Activity
Transcribe the entries that follow, word for word.
(Beginning of Records shown)
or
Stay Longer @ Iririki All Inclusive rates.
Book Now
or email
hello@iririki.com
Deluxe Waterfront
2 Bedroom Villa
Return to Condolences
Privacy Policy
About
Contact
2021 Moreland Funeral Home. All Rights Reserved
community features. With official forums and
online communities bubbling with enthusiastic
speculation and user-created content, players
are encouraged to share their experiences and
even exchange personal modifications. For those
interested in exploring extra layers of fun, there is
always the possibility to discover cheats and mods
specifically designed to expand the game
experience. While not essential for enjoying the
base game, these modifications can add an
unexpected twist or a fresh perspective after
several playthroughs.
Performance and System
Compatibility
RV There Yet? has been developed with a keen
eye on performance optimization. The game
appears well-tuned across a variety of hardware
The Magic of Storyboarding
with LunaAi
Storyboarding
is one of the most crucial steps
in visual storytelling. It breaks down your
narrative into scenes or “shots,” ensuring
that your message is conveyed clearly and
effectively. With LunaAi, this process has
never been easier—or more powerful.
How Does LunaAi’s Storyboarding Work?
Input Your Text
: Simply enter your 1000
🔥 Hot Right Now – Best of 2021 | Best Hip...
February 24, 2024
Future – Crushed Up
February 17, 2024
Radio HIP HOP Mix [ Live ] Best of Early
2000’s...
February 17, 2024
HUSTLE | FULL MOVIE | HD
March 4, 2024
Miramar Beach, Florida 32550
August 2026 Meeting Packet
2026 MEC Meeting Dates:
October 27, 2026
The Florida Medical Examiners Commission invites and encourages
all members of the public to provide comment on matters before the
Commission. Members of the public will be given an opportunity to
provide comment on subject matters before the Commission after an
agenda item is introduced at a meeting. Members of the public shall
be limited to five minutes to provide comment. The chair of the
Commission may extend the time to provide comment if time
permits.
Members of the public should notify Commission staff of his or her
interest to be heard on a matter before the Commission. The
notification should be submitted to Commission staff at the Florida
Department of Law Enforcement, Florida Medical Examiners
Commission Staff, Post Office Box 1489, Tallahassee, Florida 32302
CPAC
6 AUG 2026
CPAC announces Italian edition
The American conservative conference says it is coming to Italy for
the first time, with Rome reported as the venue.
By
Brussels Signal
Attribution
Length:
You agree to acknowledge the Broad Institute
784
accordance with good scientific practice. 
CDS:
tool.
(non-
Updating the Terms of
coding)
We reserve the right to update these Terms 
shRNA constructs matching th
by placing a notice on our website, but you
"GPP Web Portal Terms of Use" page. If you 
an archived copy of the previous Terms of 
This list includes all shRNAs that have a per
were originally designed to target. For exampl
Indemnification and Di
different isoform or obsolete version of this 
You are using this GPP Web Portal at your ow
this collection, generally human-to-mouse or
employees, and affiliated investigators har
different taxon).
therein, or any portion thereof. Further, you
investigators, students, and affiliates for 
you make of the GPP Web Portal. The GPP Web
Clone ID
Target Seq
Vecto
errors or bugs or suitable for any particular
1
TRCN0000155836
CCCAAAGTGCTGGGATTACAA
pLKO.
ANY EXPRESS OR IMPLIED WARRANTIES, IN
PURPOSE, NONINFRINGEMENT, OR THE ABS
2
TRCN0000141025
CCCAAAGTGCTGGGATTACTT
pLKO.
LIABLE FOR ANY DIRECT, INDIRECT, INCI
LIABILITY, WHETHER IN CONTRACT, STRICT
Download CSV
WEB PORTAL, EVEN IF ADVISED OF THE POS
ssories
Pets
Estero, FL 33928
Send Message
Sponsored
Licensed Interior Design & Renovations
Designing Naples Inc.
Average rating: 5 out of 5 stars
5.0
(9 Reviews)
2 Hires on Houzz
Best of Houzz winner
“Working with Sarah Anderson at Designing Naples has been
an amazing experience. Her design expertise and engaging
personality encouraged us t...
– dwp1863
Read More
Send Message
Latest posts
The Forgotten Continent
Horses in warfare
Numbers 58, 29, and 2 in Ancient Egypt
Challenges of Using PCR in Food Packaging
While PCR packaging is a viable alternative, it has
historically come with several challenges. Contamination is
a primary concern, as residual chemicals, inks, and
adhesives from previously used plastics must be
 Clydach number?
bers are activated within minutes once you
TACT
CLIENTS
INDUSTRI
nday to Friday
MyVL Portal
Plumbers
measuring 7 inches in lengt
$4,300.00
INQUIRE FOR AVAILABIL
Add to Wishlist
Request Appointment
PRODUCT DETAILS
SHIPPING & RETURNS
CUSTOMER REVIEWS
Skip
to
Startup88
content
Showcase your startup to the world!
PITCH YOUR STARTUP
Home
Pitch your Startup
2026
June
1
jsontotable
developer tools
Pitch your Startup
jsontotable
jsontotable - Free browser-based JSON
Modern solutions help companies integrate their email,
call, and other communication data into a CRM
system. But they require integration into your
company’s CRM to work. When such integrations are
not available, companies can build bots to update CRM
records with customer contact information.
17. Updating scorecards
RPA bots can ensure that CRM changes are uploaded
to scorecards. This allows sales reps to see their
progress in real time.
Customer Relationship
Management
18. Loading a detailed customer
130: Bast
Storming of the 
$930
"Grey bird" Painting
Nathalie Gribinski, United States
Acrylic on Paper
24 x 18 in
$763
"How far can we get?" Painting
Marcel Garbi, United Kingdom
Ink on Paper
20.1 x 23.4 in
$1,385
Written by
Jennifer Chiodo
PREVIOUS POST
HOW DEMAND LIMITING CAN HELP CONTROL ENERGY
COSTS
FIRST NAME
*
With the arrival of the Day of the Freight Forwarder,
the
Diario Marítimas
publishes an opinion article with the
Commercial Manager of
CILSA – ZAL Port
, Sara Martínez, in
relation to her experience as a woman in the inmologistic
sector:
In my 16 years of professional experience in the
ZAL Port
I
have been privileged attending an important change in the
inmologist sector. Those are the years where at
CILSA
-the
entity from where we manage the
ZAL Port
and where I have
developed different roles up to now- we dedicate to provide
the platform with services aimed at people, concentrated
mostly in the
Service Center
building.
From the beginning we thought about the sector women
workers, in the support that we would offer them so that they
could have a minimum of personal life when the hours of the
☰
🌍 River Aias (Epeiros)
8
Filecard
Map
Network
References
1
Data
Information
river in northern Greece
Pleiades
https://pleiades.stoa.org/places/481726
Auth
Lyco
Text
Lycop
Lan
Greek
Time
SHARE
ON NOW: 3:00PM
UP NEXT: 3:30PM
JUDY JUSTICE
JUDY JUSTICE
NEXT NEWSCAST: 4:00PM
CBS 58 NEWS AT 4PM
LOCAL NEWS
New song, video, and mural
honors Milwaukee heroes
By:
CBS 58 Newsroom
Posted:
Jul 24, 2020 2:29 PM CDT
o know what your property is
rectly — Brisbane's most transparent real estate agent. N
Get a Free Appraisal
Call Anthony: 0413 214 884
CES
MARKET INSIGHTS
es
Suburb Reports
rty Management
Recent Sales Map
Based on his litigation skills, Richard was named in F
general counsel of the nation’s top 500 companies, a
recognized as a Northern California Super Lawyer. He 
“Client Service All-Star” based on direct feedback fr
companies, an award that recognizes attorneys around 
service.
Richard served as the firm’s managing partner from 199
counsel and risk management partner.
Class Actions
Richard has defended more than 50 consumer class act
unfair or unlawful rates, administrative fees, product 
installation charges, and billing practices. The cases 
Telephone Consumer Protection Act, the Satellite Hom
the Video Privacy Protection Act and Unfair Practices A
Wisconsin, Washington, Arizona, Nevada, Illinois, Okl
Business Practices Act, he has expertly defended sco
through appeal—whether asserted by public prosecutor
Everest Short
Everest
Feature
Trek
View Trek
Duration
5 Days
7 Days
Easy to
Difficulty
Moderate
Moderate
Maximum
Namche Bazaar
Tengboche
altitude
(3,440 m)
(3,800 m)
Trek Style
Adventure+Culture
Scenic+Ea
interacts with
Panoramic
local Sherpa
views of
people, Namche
(End of Records shown)
Finished exercise
or
Stay Longer @ Iririki All Inclusive rates.
Book Now
or email
hello@iririki.com
Deluxe Waterfront
2 Bedroom Villa
Return to Condolences
Privacy Policy
About
Contact
2021 Moreland Funeral Home. All Rights Reserved
community features. With official forums and
online communities bubbling with enthusiastic
speculation and user-created content, players
are encouraged to share their experiences and
even exchange personal modifications. For those
interested in exploring extra layers of fun, there is
always the possibility to discover cheats and mods
specifically designed to expand the game
experience. While not essential for enjoying the
base game, these modifications can add an
unexpected twist or a fresh perspective after
several playthroughs.
Performance and System
Compatibility
RV There Yet? has been developed with a keen
eye on performance optimization. The game
appears well-tuned across a variety of hardware
The Magic of Storyboarding
with LunaAi
Storyboarding
is one of the most crucial steps
in visual storytelling. It breaks down your
narrative into scenes or “shots,” ensuring
that your message is conveyed clearly and
effectively. With LunaAi, this process has
never been easier—or more powerful.
How Does LunaAi’s Storyboarding Work?
Input Your Text
: Simply enter your 1000
🔥 Hot Right Now – Best of 2021 | Best Hip...
February 24, 2024
Future – Crushed Up
February 17, 2024
Radio HIP HOP Mix [ Live ] Best of Early
2000’s...
February 17, 2024
HUSTLE | FULL MOVIE | HD
March 4, 2024
Miramar Beach, Florida 32550
August 2026 Meeting Packet
2026 MEC Meeting Dates:
October 27, 2026
The Florida Medical Examiners Commission invites and encourages
all members of the public to provide comment on matters before the
Commission. Members of the public will be given an opportunity to
provide comment on subject matters before the Commission after an
agenda item is introduced at a meeting. Members of the public shall
be limited to five minutes to provide comment. The chair of the
Commission may extend the time to provide comment if time
permits.
Members of the public should notify Commission staff of his or her
interest to be heard on a matter before the Commission. The
notification should be submitted to Commission staff at the Florida
Department of Law Enforcement, Florida Medical Examiners
Commission Staff, Post Office Box 1489, Tallahassee, Florida 32302
CPAC
6 AUG 2026
CPAC announces Italian edition
The American conservative conference says it is coming to Italy for
the first time, with Rome reported as the venue.
By
Brussels Signal
Attribution
Length:
You agree to acknowledge the Broad Institute
784
accordance with good scientific practice. 
CDS:
tool.
(non-
Updating the Terms of
coding)
We reserve the right to update these Terms 
shRNA constructs matching th
by placing a notice on our website, but you
"GPP Web Portal Terms of Use" page. If you 
an archived copy of the previous Terms of 
This list includes all shRNAs that have a per
were originally designed to target. For exampl
Indemnification and Di
different isoform or obsolete version of this 
You are using this GPP Web Portal at your ow
this collection, generally human-to-mouse or
employees, and affiliated investigators har
different taxon).
therein, or any portion thereof. Further, you
investigators, students, and affiliates for 
you make of the GPP Web Portal. The GPP Web
Clone ID
Target Seq
Vecto
errors or bugs or suitable for any particular
1
TRCN0000155836
CCCAAAGTGCTGGGATTACAA
pLKO.
ANY EXPRESS OR IMPLIED WARRANTIES, IN
PURPOSE, NONINFRINGEMENT, OR THE ABS
2
TRCN0000141025
CCCAAAGTGCTGGGATTACTT
pLKO.
LIABLE FOR ANY DIRECT, INDIRECT, INCI
LIABILITY, WHETHER IN CONTRACT, STRICT
Download CSV
WEB PORTAL, EVEN IF ADVISED OF THE POS
ssories
Pets
Estero, FL 33928
Send Message
Sponsored
Licensed Interior Design & Renovations
Designing Naples Inc.
Average rating: 5 out of 5 stars
5.0
(9 Reviews)
2 Hires on Houzz
Best of Houzz winner
“Working with Sarah Anderson at Designing Naples has been
an amazing experience. Her design expertise and engaging
personality encouraged us t...
– dwp1863
Read More
Send Message
Latest posts
The Forgotten Continent
Horses in warfare
Numbers 58, 29, and 2 in Ancient Egypt
Challenges of Using PCR in Food Packaging
While PCR packaging is a viable alternative, it has
historically come with several challenges. Contamination is
a primary concern, as residual chemicals, inks, and
adhesives from previously used plastics must be
 Clydach number?
bers are activated within minutes once you
TACT
CLIENTS
INDUSTRI
nday to Friday
MyVL Portal
Plumbers
measuring 7 inches in lengt
$4,300.00
INQUIRE FOR AVAILABIL
Add to Wishlist
Request Appointment
PRODUCT DETAILS
SHIPPING & RETURNS
CUSTOMER REVIEWS
Skip
to
Startup88
content
Showcase your startup to the world!
PITCH YOUR STARTUP
Home
Pitch your Startup
2026
June
1
jsontotable
developer tools
Pitch your Startup
jsontotable
jsontotable - Free browser-based JSON
Modern solutions help companies integrate their email,
call, and other communication data into a CRM
system. But they require integration into your
company’s CRM to work. When such integrations are
not available, companies can build bots to update CRM
records with customer contact information.
17. Updating scorecards
RPA bots can ensure that CRM changes are uploaded
to scorecards. This allows sales reps to see their
progress in real time.
Customer Relationship
Management
18. Loading a detailed customer
130: Bast
Storming of the 
$930
"Grey bird" Painting
Nathalie Gribinski, United States
Acrylic on Paper
24 x 18 in
$763
"How far can we get?" Painting
Marcel Garbi, United Kingdom
Ink on Paper
20.1 x 23.4 in
$1,385
Written by
Jennifer Chiodo
PREVIOUS POST
HOW DEMAND LIMITING CAN HELP CONTROL ENERGY
COSTS
FIRST NAME
*
With the arrival of the Day of the Freight Forwarder,
the
Diario Marítimas
publishes an opinion article with the
Commercial Manager of
CILSA – ZAL Port
, Sara Martínez, in
relation to her experience as a woman in the inmologistic
sector:
In my 16 years of professional experience in the
ZAL Port
I
have been privileged attending an important change in the
inmologist sector. Those are the years where at
CILSA
-the
entity from where we manage the
ZAL Port
and where I have
developed different roles up to now- we dedicate to provide
the platform with services aimed at people, concentrated
mostly in the
Service Center
building.
From the beginning we thought about the sector women
workers, in the support that we would offer them so that they
could have a minimum of personal life when the hours of the
☰
🌍 River Aias (Epeiros)
8
Filecard
Map
Network
References
1
Data
Information
river in northern Greece
Pleiades
https://pleiades.stoa.org/places/481726
Auth
Lyco
Text
Lycop
Lan
Greek
Time
SHARE
ON NOW: 3:00PM
UP NEXT: 3:30PM
JUDY JUSTICE
JUDY JUSTICE
NEXT NEWSCAST: 4:00PM
CBS 58 NEWS AT 4PM
LOCAL NEWS
New song, video, and mural
honors Milwaukee heroes
By:
CBS 58 Newsroom
Posted:
Jul 24, 2020 2:29 PM CDT
o know what your property is
rectly — Brisbane's most transparent real estate agent. N
Get a Free Appraisal
Call Anthony: 0413 214 884
CES
MARKET INSIGHTS
es
Suburb Reports
rty Management
Recent Sales Map
Based on his litigation skills, Richard was named in F
general counsel of the nation’s top 500 companies, a
recognized as a Northern California Super Lawyer. He 
“Client Service All-Star” based on direct feedback fr
companies, an award that recognizes attorneys around 
service.
Richard served as the firm’s managing partner from 199
counsel and risk management partner.
Class Actions
Richard has defended more than 50 consumer class act
unfair or unlawful rates, administrative fees, product 
installation charges, and billing practices. The cases 
Telephone Consumer Protection Act, the Satellite Hom
the Video Privacy Protection Act and Unfair Practices A
Wisconsin, Washington, Arizona, Nevada, Illinois, Okl
Business Practices Act, he has expertly defended sco
through appeal—whether asserted by public prosecutor
Everest Short
Everest
Feature
Trek
View Trek
Duration
5 Days
7 Days
Easy to
Difficulty
Moderate
Moderate
Maximum
Namche Bazaar
Tengboche
altitude
(3,440 m)
(3,800 m)
Trek Style
Adventure+Culture
Scenic+Ea
interacts with
Panoramic
local Sherpa
views of
people, Namche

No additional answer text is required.